Ozempic is FDA-approved for Type 2 diabetes and cardiovascular risk reduction — not for weight loss. Most plans will not cover it for off-label weight management. If you are seeking a GLP-1 medication for weight loss, Wegovy (semaglutide 2.4 mg) carries the weight-management FDA approval and may have a separate coverage pathway on your plan.
How long does Ozempic prior authorization take?
Standard prior authorization requests typically take 3 to 14 business days. Urgent requests can be processed within 24 to 72 hours. Submitting complete documentation — including recent A1C results, diabetes diagnosis confirmation, and documented prior treatment history — reduces delays. Your prescriber's office usually handles submission directly.
What is step therapy for Ozempic?
Step therapy requires documentation that you tried less expensive diabetes medications before your plan will approve Ozempic. Most plans require a 90-day trial of metformin at maximum tolerated dose. If you have a contraindication to metformin (such as advanced kidney disease), your doctor can document this to request a step therapy waiver.

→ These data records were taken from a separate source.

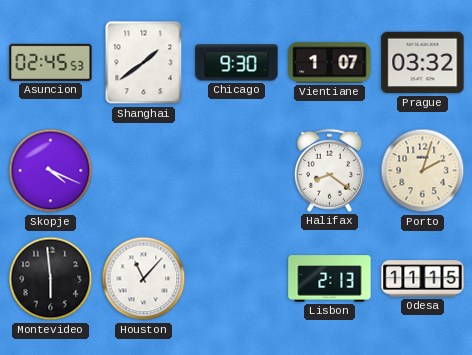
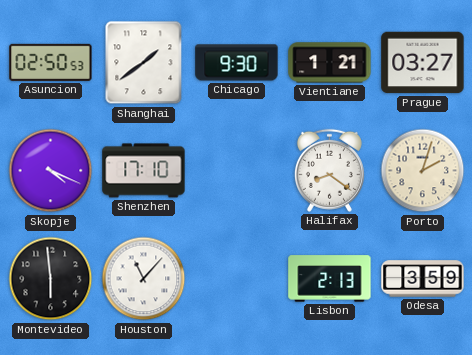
Asuncion: 02:45 -> 02:50
Vientiane: 1:07 -> 1:21
Prague: 03:32 -> 03:27
Shenzhen: none -> 17:10
Odesa: 11:15 -> 3:59
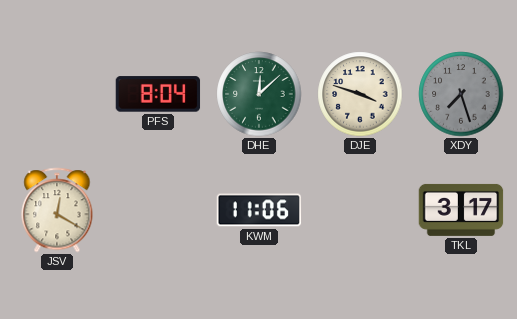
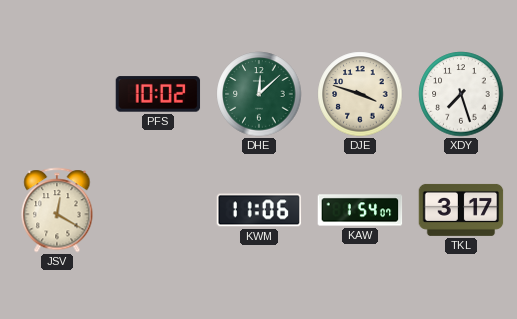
PFS: 8:04 -> 10:02
XDY dial: grey -> white
KAW: none -> 1:54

Does Medicare cover Ozempic?
Medicare Part D covers Ozempic when prescribed for Type 2 diabetes or cardiovascular risk reduction, subject to your specific plan's formulary and prior authorization requirements. Medicare does not cover Ozempic prescribed solely for weight loss. Copay amounts under Medicare Part D vary by plan phase (deductible, initial coverage, catastrophic).
How much does Ozempic cost with insurance?

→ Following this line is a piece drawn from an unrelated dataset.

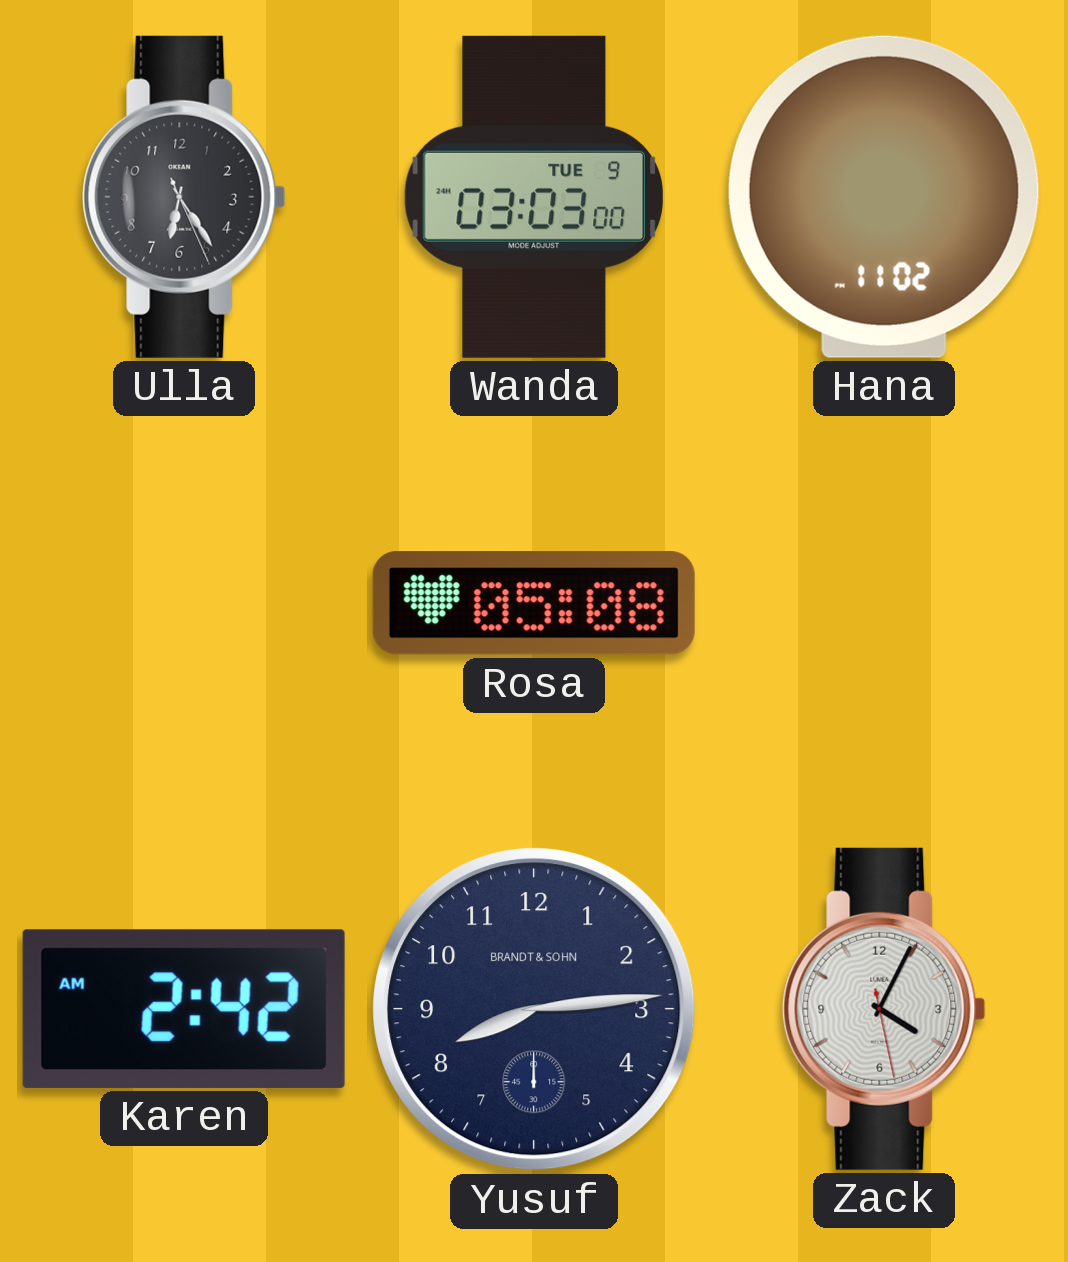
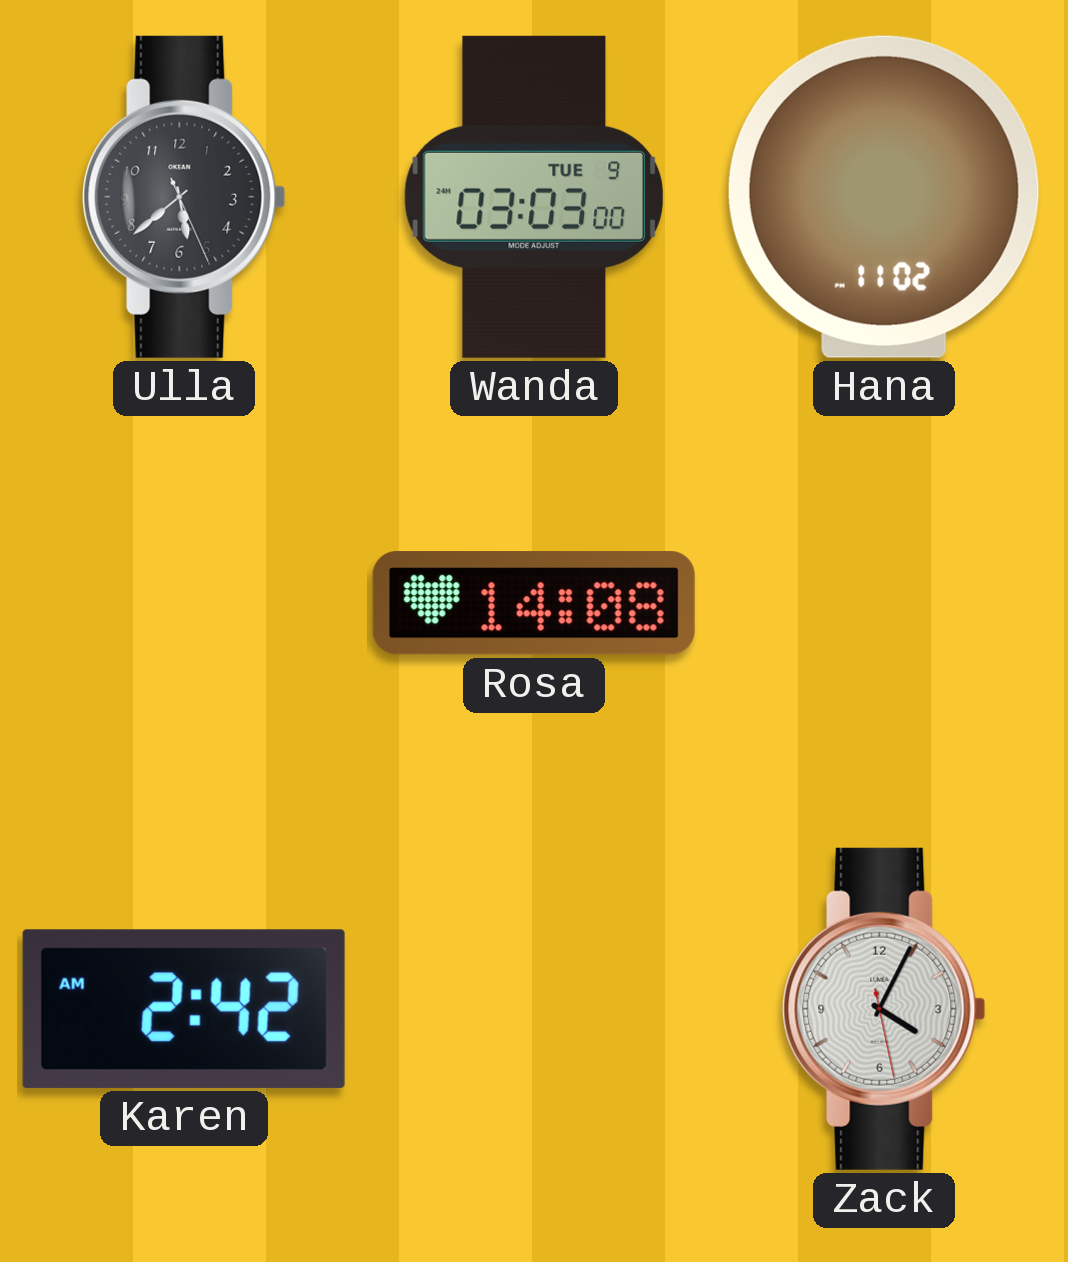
Ulla: 6:24 -> 5:38
Rosa: 05:08 -> 14:08
Yusuf: 8:14 -> none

With commercial insurance coverage, Ozempic copays typically range from $25 to $150 per month depending on your plan's formulary tier and whether you have met your deductible. Commercially insured patients who qualify for the Ozempic Savings Card through NovoCare may pay as little as $25 per month (maximum savings of $100 per fill, up to 48 fills). Government insurance beneficiaries — Medicare, Medicaid, TRICARE — are not eligible for the manufacturer savings card.

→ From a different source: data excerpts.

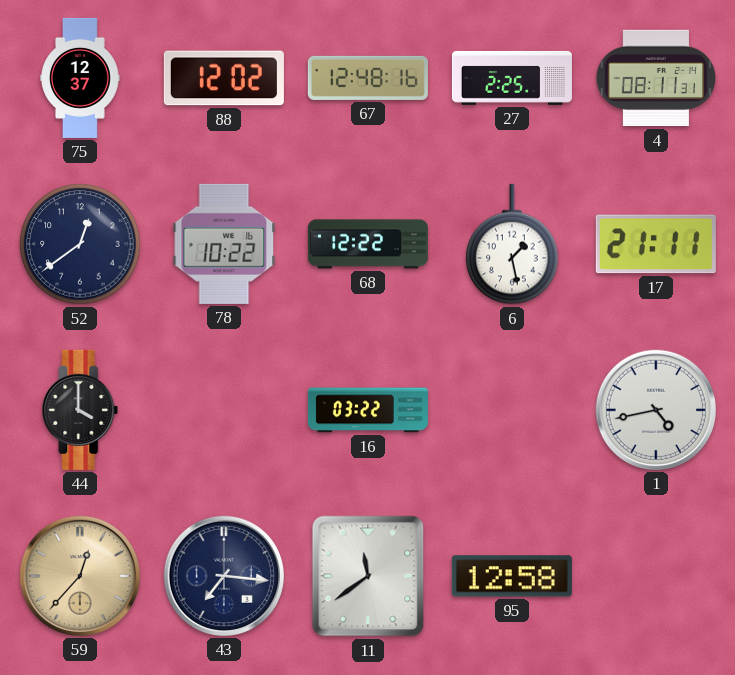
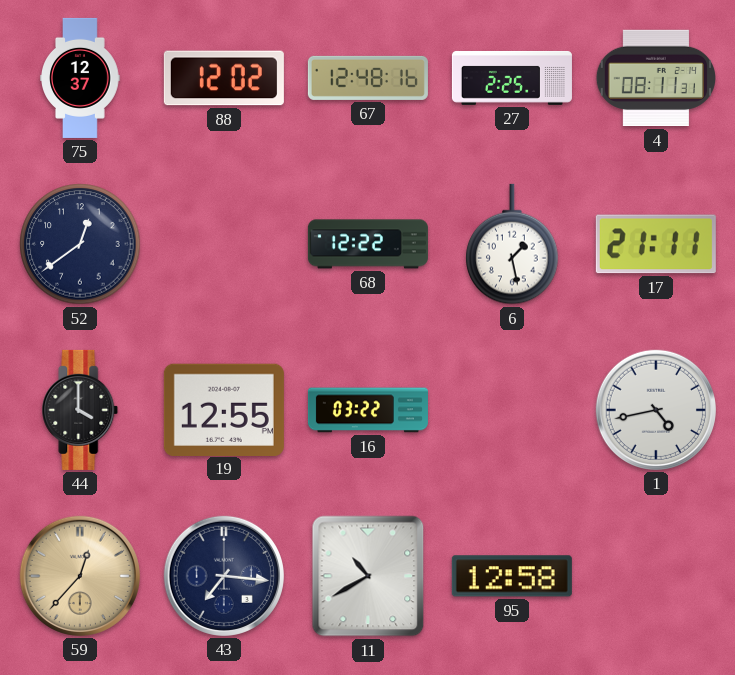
78: 10:22 -> none
19: none -> 12:55
11: 11:39 -> 10:40
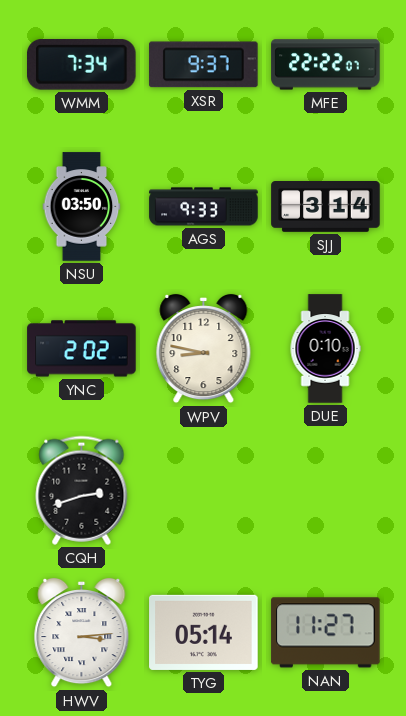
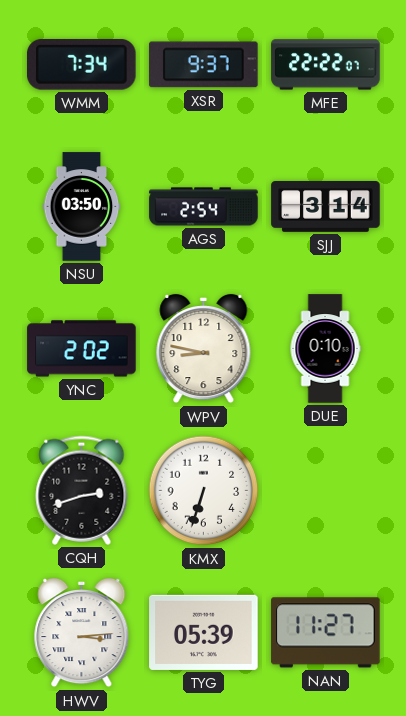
AGS: 9:33 -> 2:54
KMX: none -> 6:33
TYG: 05:14 -> 05:39
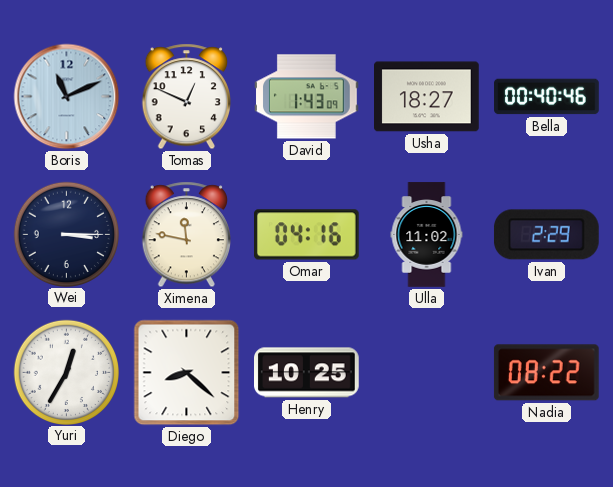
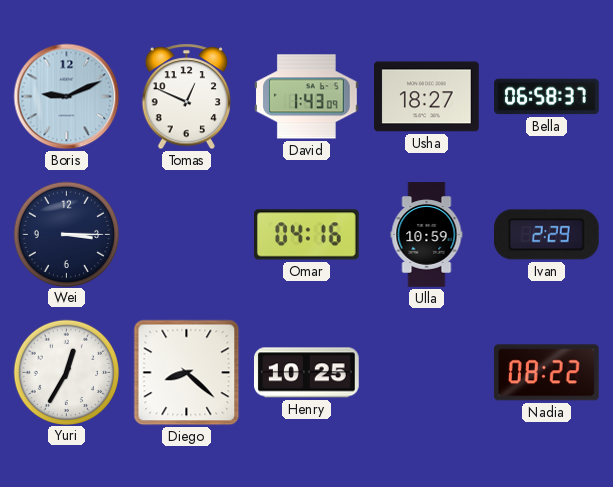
Boris: 11:11 -> 9:11
Bella: 00:40 -> 06:58
Ximena: 11:47 -> none
Ulla: 11:02 -> 10:59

Coverage disclaimer: Coverage varies by plan. The information above reflects general patterns across major commercial insurance plans as of May 2026. Always confirm coverage, formulary status, and prior authorization requirements directly with your insurer by calling the member services number on your insurance card.
Medical disclaimer: Not medical advice. Always consult a licensed healthcare provider before starting, stopping, or changing any medication.